Minutes from 20 to 25: Deep Learning with DeepHit

We can get rid of those restrictive assumptions by choosing a proper machine learning model. Luckily we are getting more alternatives each day: random forests, boosting models, and deep learning models like DeepHit, Surv-Nnet, Multi-task Neural Logistic Regression.

During my study, I trained DeepHit on my data. It has a better performance in terms of ranking the properties which are going to be sold early or late, and in terms of predicting the number of weeks they would spend on the market. It enabled me to see the non-linear interactions, as you can see in the map on the screen how real estate liquidity is spatially heterogeneous in Germany. Moreover, with the help of non-proportional hazard estimates, I was able to define automated strategies for a single property: whether to overprice, until when to overprice, and the cost of overpricing in terms of the prolonged time on market. This is something impossible to do with the classical survival analysis models like Cox proportional hazards.

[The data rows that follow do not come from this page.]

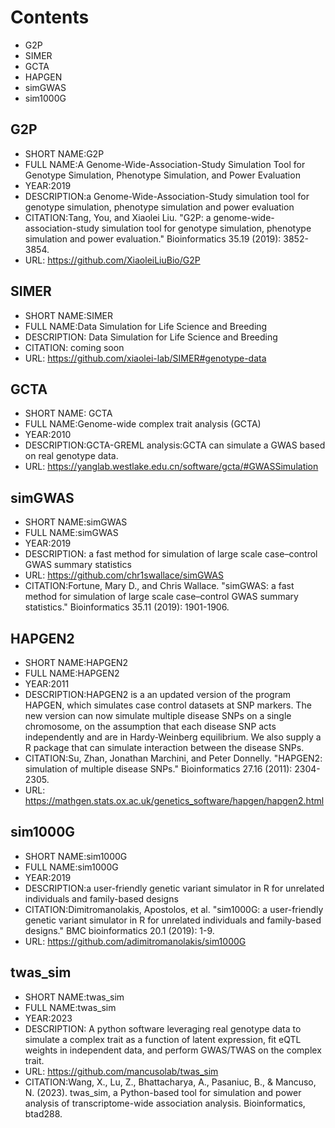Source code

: # Contents
- G2P
- SIMER
- GCTA
- HAPGEN 
- simGWAS
- sim1000G

## G2P
- SHORT NAME:G2P
- FULL NAME:A Genome-Wide-Association-Study Simulation Tool for Genotype Simulation, Phenotype Simulation, and Power Evaluation
- YEAR:2019
- DESCRIPTION:a Genome-Wide-Association-Study simulation tool for genotype simulation, phenotype simulation and power evaluation
- CITATION:Tang, You, and Xiaolei Liu. "G2P: a genome-wide-association-study simulation tool for genotype simulation, phenotype simulation and power evaluation." Bioinformatics 35.19 (2019): 3852-3854.
- URL: https://github.com/XiaoleiLiuBio/G2P

## SIMER
- SHORT NAME:SIMER
- FULL NAME:Data Simulation for Life Science and Breeding
- DESCRIPTION: Data Simulation for Life Science and Breeding
- CITATION: coming soon
- URL: https://github.com/xiaolei-lab/SIMER#genotype-data

## GCTA 
- SHORT NAME: GCTA
- FULL NAME:Genome-wide complex trait analysis (GCTA)
- YEAR:2010
- DESCRIPTION:GCTA-GREML analysis:GCTA can simulate a GWAS based on real genotype data.
- URL: https://yanglab.westlake.edu.cn/software/gcta/#GWASSimulation

## simGWAS
- SHORT NAME:simGWAS
- FULL NAME:simGWAS
- YEAR:2019
- DESCRIPTION: a fast method for simulation of large scale case–control GWAS summary statistics
- URL: https://github.com/chr1swallace/simGWAS
- CITATION:Fortune, Mary D., and Chris Wallace. "simGWAS: a fast method for simulation of large scale case–control GWAS summary statistics." Bioinformatics 35.11 (2019): 1901-1906.

## HAPGEN2
- SHORT NAME:HAPGEN2
- FULL NAME:HAPGEN2
- YEAR:2011
- DESCRIPTION:HAPGEN2 is a an updated version of the program HAPGEN, which simulates case control datasets at SNP markers. The new version can now simulate multiple disease SNPs on a single chromosome, on the assumption that each disease SNP acts independently and are in Hardy-Weinberg equilibrium. We also supply a R package that can simulate interaction between the disease SNPs.
- CITATION:Su, Zhan, Jonathan Marchini, and Peter Donnelly. "HAPGEN2: simulation of multiple disease SNPs." Bioinformatics 27.16 (2011): 2304-2305.
- URL: https://mathgen.stats.ox.ac.uk/genetics_software/hapgen/hapgen2.html

## sim1000G
- SHORT NAME:sim1000G
- FULL NAME:sim1000G
- YEAR:2019
- DESCRIPTION:a user-friendly genetic variant simulator in R for unrelated individuals and family-based designs
- CITATION:Dimitromanolakis, Apostolos, et al. "sim1000G: a user-friendly genetic variant simulator in R for unrelated individuals and family-based designs." BMC bioinformatics 20.1 (2019): 1-9.
- URL: https://github.com/adimitromanolakis/sim1000G

## twas_sim
- SHORT NAME:twas_sim
- FULL NAME:twas_sim
- YEAR:2023
- DESCRIPTION: A python software leveraging real genotype data to simulate a complex trait as a function of latent expression, fit eQTL weights in independent data, and perform GWAS/TWAS on the complex trait.
- URL: https://github.com/mancusolab/twas_sim
- CITATION:Wang, X., Lu, Z., Bhattacharya, A., Pasaniuc, B., & Mancuso, N. (2023). twas_sim, a Python-based tool for simulation and power analysis of transcriptome-wide association analysis. Bioinformatics, btad288.

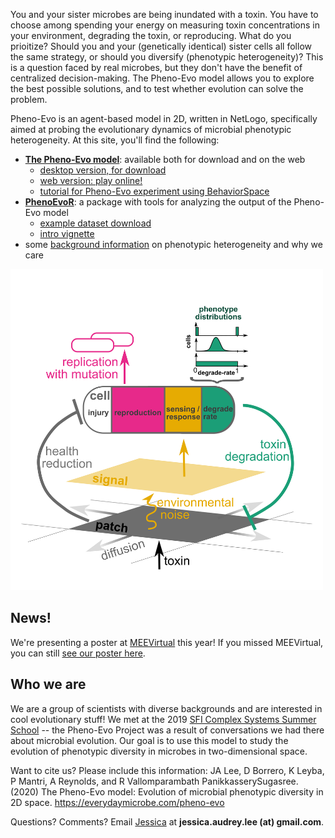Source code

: You and your sister microbes are being inundated with a toxin. You have to choose among spending your energy on measuring toxin concentrations in your environment, degrading the toxin, or reproducing. What do you prioitize? Should you and your (genetically identical) sister cells all follow the same strategy, or should you diversify (phenotypic heterogeneity)? This is a question faced by real microbes, but they don't have the benefit of centralized decision-making. The Pheno-Evo model allows you to explore the best possible solutions, and to test whether evolution can solve the problem.

Pheno-Evo is an agent-based model in 2D, written in NetLogo, specifically aimed at probing the evolutionary dynamics of microbial phenotypic heterogeneity. At this site, you'll find the following:
* **[The Pheno-Evo model](https://ritwikavps.github.io/pheno-evo.github.io/netlogomodel)**: available both for download and on the web
  * [desktop version, for download](https://github.com/Ritwikavps/pheno-evo.github.io/tree/master/NetLogoModel)
  * [web version: play online!](https://ritwikavps.github.io/pheno-evo.github.io/pheno-evo_web.html)
  * [tutorial for Pheno-Evo experiment using BehaviorSpace](https://ritwikavps.github.io/pheno-evo.github.io/netlogomodel_tutorial)
* **[PhenoEvoR](https://ritwikavps.github.io/pheno-evo.github.io/about_PhenoEvoR)**: a package with tools for analyzing the output of the Pheno-Evo model
  * [example dataset download](https://drive.google.com/file/d/1u7aGSetxyY_kgFrck03udQt7sggRxQfA/view?usp=sharing)
  * [intro vignette](https://ritwikavps.github.io/pheno-evo.github.io/PhenoEvoR-intro-vignette)
* some [background information](https://ritwikavps.github.io/pheno-evo.github.io/background) on phenotypic heterogeneity and why we care

<img src="images/schematic_200207.png" width="500">

## News!
We're presenting a poster at [MEEVirtual](https://www.meevirtual.org/) this year!
If you missed MEEVirtual, you can still [see our poster here](https://ritwikavps.github.io/pheno-evo.github.io/images/MEEvirtual_poster_2020.png).

## Who we are

We are a group of scientists with diverse backgrounds and are interested in cool evolutionary stuff! We met at the 2019 [SFI Complex Systems Summer School](https://www.santafe.edu/engage/learn/schools/sfi-complex-systems-summer-school) -- the Pheno-Evo Project was a result of conversations we had there about microbial evolution. Our goal is to use this model to study the evolution of phenotypic diversity in microbes in two-dimensional space. 

Want to cite us? Please include this information:
JA Lee, D Borrero, K Leyba, P Mantri, A Reynolds, and R Vallomparambath PanikkasserySugasree. (2020) The Pheno-Evo model: Evolution of microbial phenotypic diversity in 2D space. https://everydaymicrobe.com/pheno-evo

Questions? Comments? Email [Jessica](https://everydaymicrobe.com/) at **jessica.audrey.lee (at) gmail.com**.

I picked a single house from the test data set and built a small data set for its different valuation levels. The same-house-different-valuations dataset is then predicted by the model. The prediction results gave the behavior of a particular house’s survival probability when I hypothetically change its price. Then I calculated each week’s contribution to the sale of the property, that is the hazard function which is by nature non-proportional and changing across time. Choosing an upper bound and a lower bound of the price levels (over-valuations) to compare, we can indeed catch the opportunity to overvalue during a week. You will see in the graph above how many times these opportunities to overprice appeared for the life-time of the property I have chosen. A cost measure for overpricing can be calculated by the ratio of how many opportunities appeared after the expected time of sale to the all opportunities during the life-time.

We can catch if the property in question has a higher probability to be sold even at a higher price on a week. And if it can be, we can choose to overprice it if we know it might not lose that much liquidity. Our choice depends on the cost measure which I just explained. We, real estate brokers, can choose a threshold depending on our risk appetite, and overprice all the properties that do not cost us too much liquidity. The whole process is automated.

Minutes from 25 to 30: Alternative Models and Available Python Packages

Although the research on Survival Analysis is flourishing, it is still not well-known for people who are not exposed to methods in health statistics. My aim was to get you informed and excited about it by explaining the basics and showing a use case of what can be done. There are good python packages in development so that you can experiment with them in your projects.

lifelines: An old and stable package for the implementation of Cox Proportional Hazards and Accelerated Failure Time models.

scikit-survival: A package for Gradient Boosting and Support Vector Survival models. Note that they are still assuming proportional hazards, but in a nonlinear fashion.

pysurvival: Random Survival Forest, Conditional Survival Forest and (Deep) Multi-Task Logistic Regression, as well as DeepSurv

pycox: This is the newest one and contains only the newest deep learning models. It is built on Pytorch. I have used this package extensively. DeepHit, (Neural) Multi-Task Logistic Regression, The Piecewise Constant Hazard (PC-Hazard), DeepSurv

Notes

There won’t be long formulations and derivations. Coding would be at the minimum. The goal is to inform the audience about the basics and show the path for further applications.

I have more than 2 years of experience in Survival Analysis, through a data science competition, professional work, and my Master’s thesis which is close to completion.